IT is a bitter world in which we live where the rich keep getting richer and the poor keep getting fleeced.

The capitalist laws of supply and demand dictate that the people on the wrong side of the national average wage are always destined to lose the battle for a liveable wage because there is always someone there to replace them.

To live a reasonable existence in rip-off Britain they are increasingly forced to beg and borrow from banks and credit card companies to supplement their meagre incomes.

Then once firmly entrenched in debt the friendly conditions that enticed them to borrow in the first place mysteriously disappear and wham bam, they're in hock for life ma'am. It is as depressing as it is inevitable.

It would be interesting to know what proportion of this country's billions of pounds of consumer debt is held by those on incomes below the national average.

Also interesting and probably just as galling, to know how much money the loaning institutions are making from our financial misery with their painfully excessive bank charges and loan interest rates levied from those least able to afford or resist them.
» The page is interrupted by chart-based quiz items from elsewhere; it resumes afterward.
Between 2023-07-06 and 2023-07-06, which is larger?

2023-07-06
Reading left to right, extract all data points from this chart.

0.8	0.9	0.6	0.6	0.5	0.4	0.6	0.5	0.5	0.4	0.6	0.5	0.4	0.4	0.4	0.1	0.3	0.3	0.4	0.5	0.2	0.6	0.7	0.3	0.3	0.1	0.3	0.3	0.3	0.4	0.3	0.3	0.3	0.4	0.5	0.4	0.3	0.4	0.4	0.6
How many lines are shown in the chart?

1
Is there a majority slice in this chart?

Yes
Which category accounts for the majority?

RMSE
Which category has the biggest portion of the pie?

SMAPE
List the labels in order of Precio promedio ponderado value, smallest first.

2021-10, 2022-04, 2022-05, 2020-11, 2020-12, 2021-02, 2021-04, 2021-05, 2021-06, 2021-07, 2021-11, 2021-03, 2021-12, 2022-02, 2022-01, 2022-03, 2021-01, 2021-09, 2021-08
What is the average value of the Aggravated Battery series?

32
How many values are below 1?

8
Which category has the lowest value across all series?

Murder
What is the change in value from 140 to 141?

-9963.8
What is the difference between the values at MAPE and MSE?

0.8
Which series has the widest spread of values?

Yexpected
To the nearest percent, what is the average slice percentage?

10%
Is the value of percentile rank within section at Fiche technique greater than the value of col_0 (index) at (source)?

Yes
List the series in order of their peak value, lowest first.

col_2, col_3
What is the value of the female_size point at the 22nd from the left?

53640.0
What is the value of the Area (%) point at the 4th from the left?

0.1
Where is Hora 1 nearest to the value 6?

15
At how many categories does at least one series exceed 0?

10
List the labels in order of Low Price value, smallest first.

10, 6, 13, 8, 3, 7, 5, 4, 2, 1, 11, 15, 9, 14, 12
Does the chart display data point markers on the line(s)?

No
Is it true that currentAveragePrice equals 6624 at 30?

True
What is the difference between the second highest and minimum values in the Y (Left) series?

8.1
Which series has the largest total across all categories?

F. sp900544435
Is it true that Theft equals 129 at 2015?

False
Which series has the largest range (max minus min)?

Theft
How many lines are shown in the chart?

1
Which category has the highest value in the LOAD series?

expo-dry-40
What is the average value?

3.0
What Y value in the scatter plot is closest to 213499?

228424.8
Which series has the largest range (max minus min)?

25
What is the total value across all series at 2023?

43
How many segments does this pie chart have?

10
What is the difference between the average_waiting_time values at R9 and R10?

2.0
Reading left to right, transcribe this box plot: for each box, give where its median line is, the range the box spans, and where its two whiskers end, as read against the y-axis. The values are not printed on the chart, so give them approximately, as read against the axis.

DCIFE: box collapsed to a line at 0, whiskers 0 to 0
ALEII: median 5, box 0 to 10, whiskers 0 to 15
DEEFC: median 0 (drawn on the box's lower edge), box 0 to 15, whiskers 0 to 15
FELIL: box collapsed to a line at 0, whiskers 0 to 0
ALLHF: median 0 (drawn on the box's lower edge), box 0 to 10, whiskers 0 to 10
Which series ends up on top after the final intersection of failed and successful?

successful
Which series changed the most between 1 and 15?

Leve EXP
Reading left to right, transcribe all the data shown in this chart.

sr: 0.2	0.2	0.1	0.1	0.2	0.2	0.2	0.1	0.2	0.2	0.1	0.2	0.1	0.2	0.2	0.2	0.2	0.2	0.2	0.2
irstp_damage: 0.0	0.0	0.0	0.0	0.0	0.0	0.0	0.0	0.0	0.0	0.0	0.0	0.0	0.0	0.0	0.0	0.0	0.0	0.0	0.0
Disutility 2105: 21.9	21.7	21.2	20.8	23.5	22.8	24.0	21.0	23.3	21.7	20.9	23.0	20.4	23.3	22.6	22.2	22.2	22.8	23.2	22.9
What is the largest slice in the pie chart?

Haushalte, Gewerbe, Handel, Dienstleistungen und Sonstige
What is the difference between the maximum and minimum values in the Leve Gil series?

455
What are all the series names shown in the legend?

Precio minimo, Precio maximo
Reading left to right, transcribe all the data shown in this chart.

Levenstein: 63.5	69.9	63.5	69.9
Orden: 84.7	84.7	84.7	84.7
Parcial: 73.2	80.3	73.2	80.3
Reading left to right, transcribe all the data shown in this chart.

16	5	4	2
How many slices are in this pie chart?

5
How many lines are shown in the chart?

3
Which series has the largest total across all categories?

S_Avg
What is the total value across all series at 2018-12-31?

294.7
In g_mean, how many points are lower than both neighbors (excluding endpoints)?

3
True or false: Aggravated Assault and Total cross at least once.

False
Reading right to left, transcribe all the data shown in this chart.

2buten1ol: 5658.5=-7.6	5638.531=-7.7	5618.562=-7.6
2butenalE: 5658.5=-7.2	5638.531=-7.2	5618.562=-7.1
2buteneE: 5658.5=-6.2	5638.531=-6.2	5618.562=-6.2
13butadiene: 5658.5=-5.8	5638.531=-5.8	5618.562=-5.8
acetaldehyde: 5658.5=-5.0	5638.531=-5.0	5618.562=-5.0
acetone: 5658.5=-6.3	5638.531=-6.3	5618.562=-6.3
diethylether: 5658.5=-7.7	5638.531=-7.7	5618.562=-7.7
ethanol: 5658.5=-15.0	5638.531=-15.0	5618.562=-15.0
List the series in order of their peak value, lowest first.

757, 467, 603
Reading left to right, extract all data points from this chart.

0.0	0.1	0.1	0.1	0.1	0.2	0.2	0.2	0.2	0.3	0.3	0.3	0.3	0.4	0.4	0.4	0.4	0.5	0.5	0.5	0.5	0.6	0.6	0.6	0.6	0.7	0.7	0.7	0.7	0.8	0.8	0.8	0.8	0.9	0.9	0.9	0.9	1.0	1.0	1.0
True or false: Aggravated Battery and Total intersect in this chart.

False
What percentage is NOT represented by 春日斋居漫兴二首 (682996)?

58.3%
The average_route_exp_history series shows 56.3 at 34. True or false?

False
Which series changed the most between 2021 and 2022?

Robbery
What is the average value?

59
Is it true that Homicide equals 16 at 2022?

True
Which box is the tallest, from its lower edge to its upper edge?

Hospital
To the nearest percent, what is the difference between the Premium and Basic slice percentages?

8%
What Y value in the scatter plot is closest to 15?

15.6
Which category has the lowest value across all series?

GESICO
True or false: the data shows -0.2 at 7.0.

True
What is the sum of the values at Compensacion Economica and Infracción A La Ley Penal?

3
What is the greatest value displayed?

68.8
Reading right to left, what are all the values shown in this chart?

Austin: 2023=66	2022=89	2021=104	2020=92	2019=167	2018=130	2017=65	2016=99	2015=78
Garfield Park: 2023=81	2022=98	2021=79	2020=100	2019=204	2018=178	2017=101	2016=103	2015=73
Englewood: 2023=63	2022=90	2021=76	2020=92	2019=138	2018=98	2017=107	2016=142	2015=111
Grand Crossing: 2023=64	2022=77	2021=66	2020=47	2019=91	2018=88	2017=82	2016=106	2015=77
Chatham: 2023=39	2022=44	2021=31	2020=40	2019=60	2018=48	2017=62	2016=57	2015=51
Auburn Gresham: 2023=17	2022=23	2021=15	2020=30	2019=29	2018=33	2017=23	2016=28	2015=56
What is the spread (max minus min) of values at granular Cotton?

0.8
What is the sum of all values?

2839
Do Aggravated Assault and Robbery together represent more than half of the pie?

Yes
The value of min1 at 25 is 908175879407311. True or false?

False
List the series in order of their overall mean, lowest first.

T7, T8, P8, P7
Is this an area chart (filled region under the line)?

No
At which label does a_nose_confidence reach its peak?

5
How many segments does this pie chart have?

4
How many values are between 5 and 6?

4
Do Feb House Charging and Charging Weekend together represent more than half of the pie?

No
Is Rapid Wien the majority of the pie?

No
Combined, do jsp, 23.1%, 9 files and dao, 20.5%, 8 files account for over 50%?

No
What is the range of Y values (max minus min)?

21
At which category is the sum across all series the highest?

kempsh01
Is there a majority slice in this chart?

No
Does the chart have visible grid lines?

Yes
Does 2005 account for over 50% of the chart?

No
They can only watch on appalled as mealy-mouthed moneymen and financial institutions headed by fat cats cream from the their pockets money with which they can ill-afford to part.

Doubtless someone, somewhere, much holier-than-thou, in fact probably the rich family in the big house on the hill, will be tut-tutting that things would not be this way if only the less well off managed their money better.

It is fair to say those persons ought to be despatched in a tirade of colourful adjectives or forced to part with rather more of their obscene amounts of disposable income.

We live in a country with allegedly the fourth biggest economy in the world. Is it too much to ask for an honest day's wage for an honest day's work?